Bitter Lessons from the ISSpresso
The ISSpresso cost millions and weighed 20kg because launch costs were never the problem—certification, interface compliance, and failure-mode documentation are what make space hardware expensive.
What Matters
- A $150, 3.5kg Lavazza espresso maker became a 20kg oven-sized box costing likely single-digit millions on the ISS.
- NASA’s Safety Review Process requires hazard reports for every conceivable failure mode, certified fixes, and g-force analysis for the truck ride to Kennedy.
- The sharp capsule-puncturing pin required a special safety waiver; shattered plastic that inconveniences you on Earth is an acute inhalation hazard in microgravity.

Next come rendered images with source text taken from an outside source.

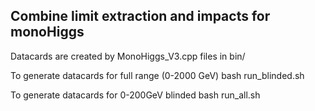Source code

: ## Combine limit extraction and impacts for monoHiggs


Datacards are created by MonoHiggs_V3.cpp files in bin/

To generate datacards for full range (0-2000 GeV)
bash run_blinded.sh 

To generate datacards for 0-200GeV blinded
bash run_all.sh 



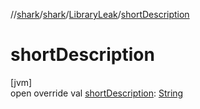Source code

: //[shark](../../../index.md)/[shark](../index.md)/[LibraryLeak](index.md)/[shortDescription](short-description.md)

# shortDescription

[jvm]\
open override val [shortDescription](short-description.md): [String](https://kotlinlang.org/api/latest/jvm/stdlib/kotlin/-string/index.html)
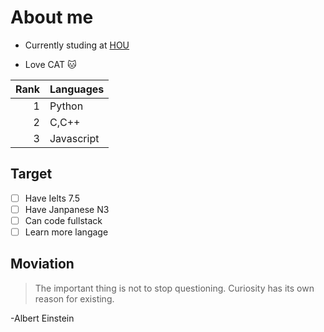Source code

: # About me
- Currently studing at [HOU](https://hou.edu.vn/en_US/#googtrans(vi|en))

- Love CAT 🐱

| Rank | Languages |
|-----:|-----------|
|     1| Python    |
|     2| C,C++     |
|     3| Javascript|


## Target
- [ ] Have Ielts 7.5
- [ ] Have Janpanese N3
- [ ] Can code fullstack
- [ ] Learn more langage
## Moviation
>The important thing is not to stop questioning. Curiosity has its own reason for existing.

-Albert Einstein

- Even cutting regulatory overhead 75%, a device like the ISSpresso would still cost hundreds of thousands and be built like a tank.
- Cheap Starship launches don’t solve equipment cost: billions go to flight qualification, not the ride up.
- Mars missions compound this—hardware must survive launch, 6-month dormancy, EDL, 17 months of partial gravity and dust, possibly 2+ years pre-positioned before crew arrives.
- [HN: @pavel_lishin] NASA’s Pressurized Payloads Interface Requirements doc contains detailed diagrams worth examining for anyone designing ISS-compatible hardware.